#### [Exercise aim]
Before returning the data, strip out the pictures and keep everything else exactly the same.

#### [Records shown]
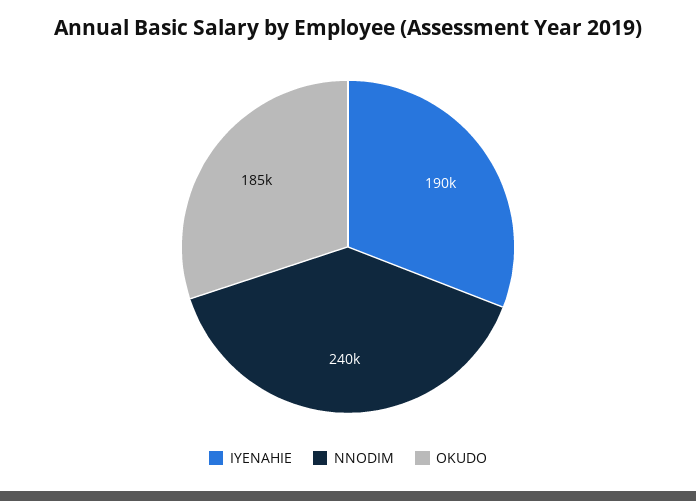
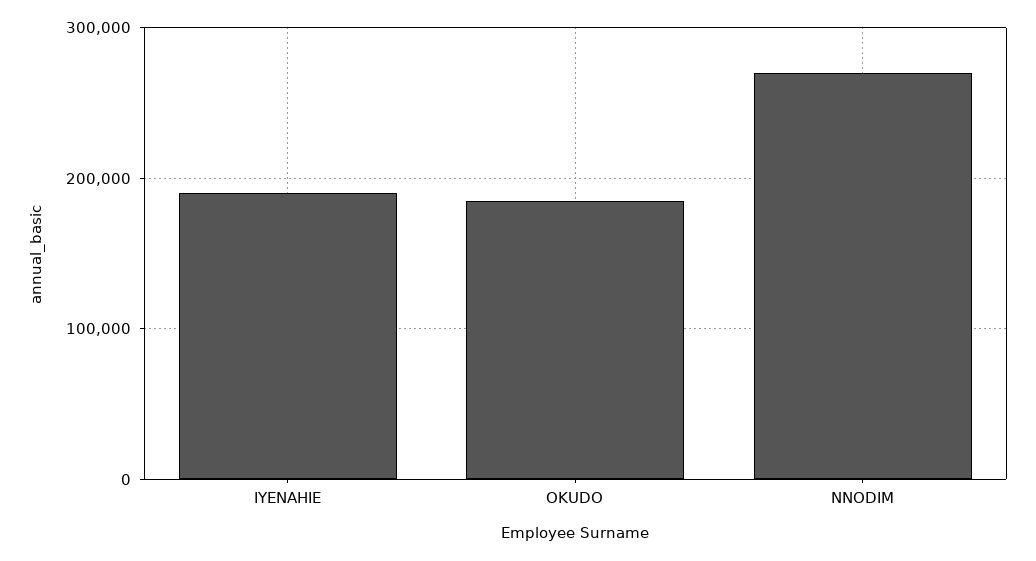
  {
    "IYENAHIE": 190000,
-   "NNODIM": 240000,
+   "NNODIM": 270000,
    "OKUDO": 185000
  }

#### [Final answer]
  {
    "IYENAHIE": 190000,
-   "NNODIM": 240000,
+   "NNODIM": 270000,
    "OKUDO": 185000
  }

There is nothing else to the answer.